Decline in purity culture leads to shortage of extra-virgin olive oil - The Beaverton

Decline in purity culture leads to shortage of extra-virgin olive oil

PUGLIA, ITALY ― Olive oil is a household staple, with extra-virgin varieties particularly prized for their minimal processing. But with fewer and fewer people saving themselves for marriage, one of the key ingredients in this beloved product is growing scarce.

“We’re in crisis,” commented Matteo Ricci, CEO of Nature’s Gold Oils. “We pride ourselves on producing only the most authentic olive oil, and you just can’t make that without those succulent, freshly-picked virgins. They provide the purity that our customers expect. But now that families are leaving the Church, there is no longer a steady supply of children being brainwashed into abstinence.”

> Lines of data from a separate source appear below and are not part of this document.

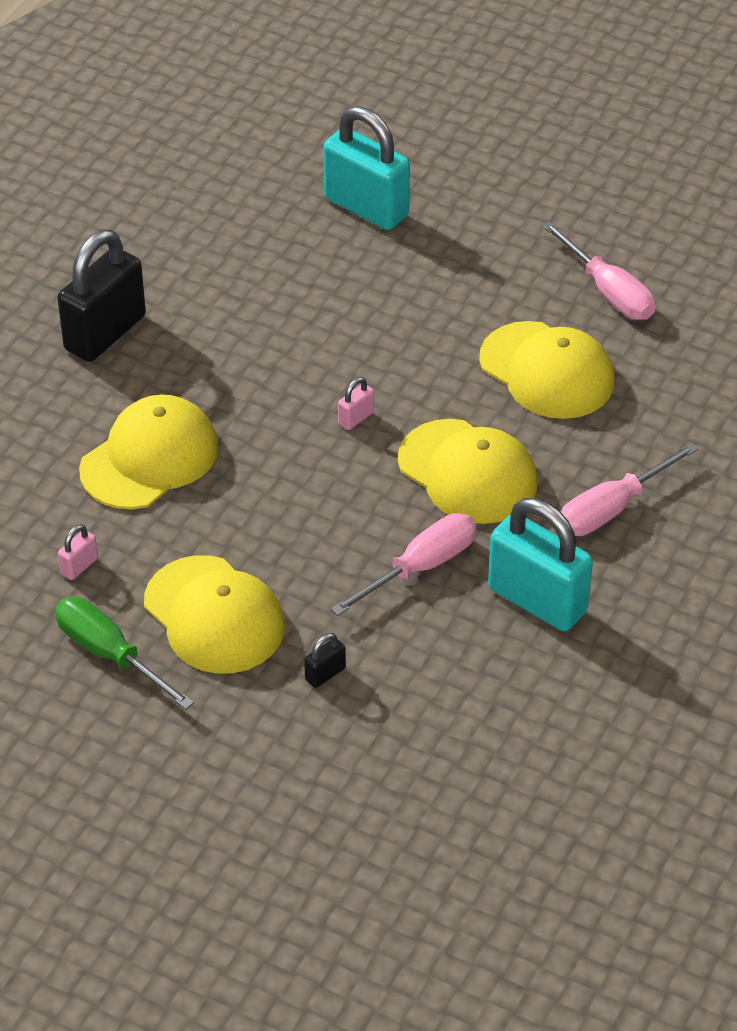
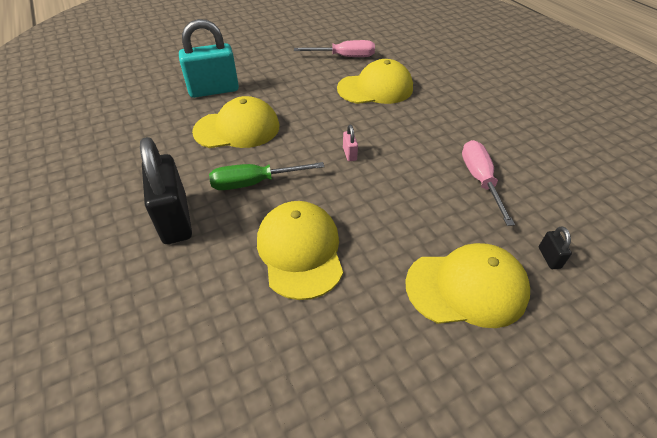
camera: 55 degrees left, 0 degrees up
(79, 566) = (368, 343): pink padlock -> none
(109, 654) = (473, 371): green screwdriver -> green screwdriver (254, 183)
(467, 472) = (421, 136): yellow cap -> yellow cap (237, 129)
(537, 600) = (529, 153): turquoise padlock -> none
(612, 508) = (479, 107): pink screwdriver -> none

Producers are cutting back slightly on the amount of virgin in their oils, but Rodolfo Lombardi, head of Arcangelo Oils and Vinegars, warns that more extensive product changes may be in order. “The pool of eligible virgins might open up soon, since the Church is planning to release new guidelines on what constitutes virginity. For example, do they believe gay sex counts? And whether born-again people regain their virginity, that is also a hotly debated topic.”

For the upcoming holidays, Lombardi says consumers should be prepared to consider alternatives, whether choosing a flavoured oil set to compensate for lower virgin concentration, or saving the good stuff for gifts and settling for a lower-end bottle for oneself. 

“Light olive oil is made from people who are technically not virgins but have only ever had one partner, and only in missionary position,” he explains. “So you might not even notice the difference.”

Ricci also had a piece of advice for consumers: “Whatever you do, avoid rapeseed oil. Trust me, you don’t want to know how that gets made.”